**Work required**
Set out every line of the entries below as a Markdown table with the columns No. and Text, one numbered row per line and no blank lines.

**Data under study**
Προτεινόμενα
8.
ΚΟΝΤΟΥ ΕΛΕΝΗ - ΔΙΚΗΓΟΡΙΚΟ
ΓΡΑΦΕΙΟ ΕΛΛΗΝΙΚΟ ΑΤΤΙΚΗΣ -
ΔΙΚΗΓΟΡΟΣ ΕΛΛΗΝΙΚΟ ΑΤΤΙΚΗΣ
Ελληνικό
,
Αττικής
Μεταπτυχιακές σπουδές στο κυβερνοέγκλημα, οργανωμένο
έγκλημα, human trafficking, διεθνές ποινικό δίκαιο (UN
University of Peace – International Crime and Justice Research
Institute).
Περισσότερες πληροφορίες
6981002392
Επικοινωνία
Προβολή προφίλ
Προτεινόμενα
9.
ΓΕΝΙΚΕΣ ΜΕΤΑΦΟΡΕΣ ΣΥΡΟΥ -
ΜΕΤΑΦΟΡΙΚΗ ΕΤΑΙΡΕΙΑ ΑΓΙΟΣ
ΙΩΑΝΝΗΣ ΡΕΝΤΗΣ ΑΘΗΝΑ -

**Exercise response**
| No. | Text |
|---|---|
| 1 | Προτεινόμενα |
| 2 | 8. |
| 3 | ΚΟΝΤΟΥ ΕΛΕΝΗ - ΔΙΚΗΓΟΡΙΚΟ |
| 4 | ΓΡΑΦΕΙΟ ΕΛΛΗΝΙΚΟ ΑΤΤΙΚΗΣ - |
| 5 | ΔΙΚΗΓΟΡΟΣ ΕΛΛΗΝΙΚΟ ΑΤΤΙΚΗΣ |
| 6 | Ελληνικό |
| 7 | , |
| 8 | Αττικής |
| 9 | Μεταπτυχιακές σπουδές στο κυβερνοέγκλημα, οργανωμένο |
| 10 | έγκλημα, human trafficking, διεθνές ποινικό δίκαιο (UN |
| 11 | University of Peace – International Crime and Justice Research |
| 12 | Institute). |
| 13 | Περισσότερες πληροφορίες |
| 14 | 6981002392 |
| 15 | Επικοινωνία |
| 16 | Προβολή προφίλ |
| 17 | Προτεινόμενα |
| 18 | 9. |
| 19 | ΓΕΝΙΚΕΣ ΜΕΤΑΦΟΡΕΣ ΣΥΡΟΥ - |
| 20 | ΜΕΤΑΦΟΡΙΚΗ ΕΤΑΙΡΕΙΑ ΑΓΙΟΣ |
| 21 | ΙΩΑΝΝΗΣ ΡΕΝΤΗΣ ΑΘΗΝΑ - |